*Exercise directions*: Without the pictures, retype exactly the lines from the top of the entries below through the line that contains "sais conduire une voiture.".
== == ==
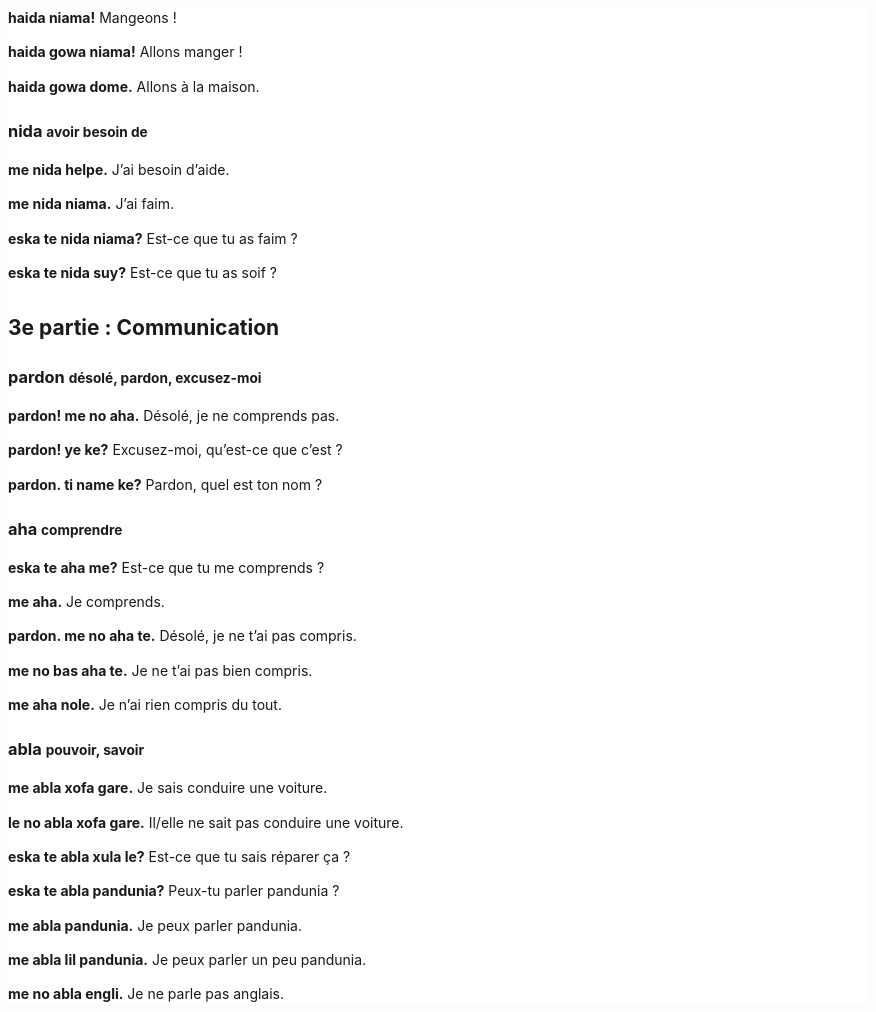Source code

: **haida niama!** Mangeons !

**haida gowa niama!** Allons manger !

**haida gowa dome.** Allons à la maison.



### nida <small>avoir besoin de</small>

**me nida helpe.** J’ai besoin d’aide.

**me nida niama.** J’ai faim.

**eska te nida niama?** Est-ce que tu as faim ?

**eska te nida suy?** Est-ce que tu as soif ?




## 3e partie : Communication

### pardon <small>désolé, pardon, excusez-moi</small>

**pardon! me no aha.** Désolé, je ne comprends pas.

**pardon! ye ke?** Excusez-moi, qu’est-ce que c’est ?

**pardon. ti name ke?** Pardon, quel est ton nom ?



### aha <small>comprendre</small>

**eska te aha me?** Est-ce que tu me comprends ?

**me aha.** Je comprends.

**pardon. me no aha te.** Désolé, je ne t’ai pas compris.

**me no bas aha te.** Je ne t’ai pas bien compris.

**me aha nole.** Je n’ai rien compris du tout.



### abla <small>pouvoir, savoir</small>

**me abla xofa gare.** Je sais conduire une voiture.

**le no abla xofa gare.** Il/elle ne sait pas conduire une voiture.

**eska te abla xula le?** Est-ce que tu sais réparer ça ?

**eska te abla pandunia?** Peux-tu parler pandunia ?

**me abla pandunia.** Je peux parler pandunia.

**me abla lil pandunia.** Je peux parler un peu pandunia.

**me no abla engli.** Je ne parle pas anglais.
== == ==
*Reply*:
Source code

: **haida niama!** Mangeons !

**haida gowa niama!** Allons manger !

**haida gowa dome.** Allons à la maison.



### nida <small>avoir besoin de</small>

**me nida helpe.** J’ai besoin d’aide.

**me nida niama.** J’ai faim.

**eska te nida niama?** Est-ce que tu as faim ?

**eska te nida suy?** Est-ce que tu as soif ?




## 3e partie : Communication

### pardon <small>désolé, pardon, excusez-moi</small>

**pardon! me no aha.** Désolé, je ne comprends pas.

**pardon! ye ke?** Excusez-moi, qu’est-ce que c’est ?

**pardon. ti name ke?** Pardon, quel est ton nom ?



### aha <small>comprendre</small>

**eska te aha me?** Est-ce que tu me comprends ?

**me aha.** Je comprends.

**pardon. me no aha te.** Désolé, je ne t’ai pas compris.

**me no bas aha te.** Je ne t’ai pas bien compris.

**me aha nole.** Je n’ai rien compris du tout.



### abla <small>pouvoir, savoir</small>

**me abla xofa gare.** Je sais conduire une voiture.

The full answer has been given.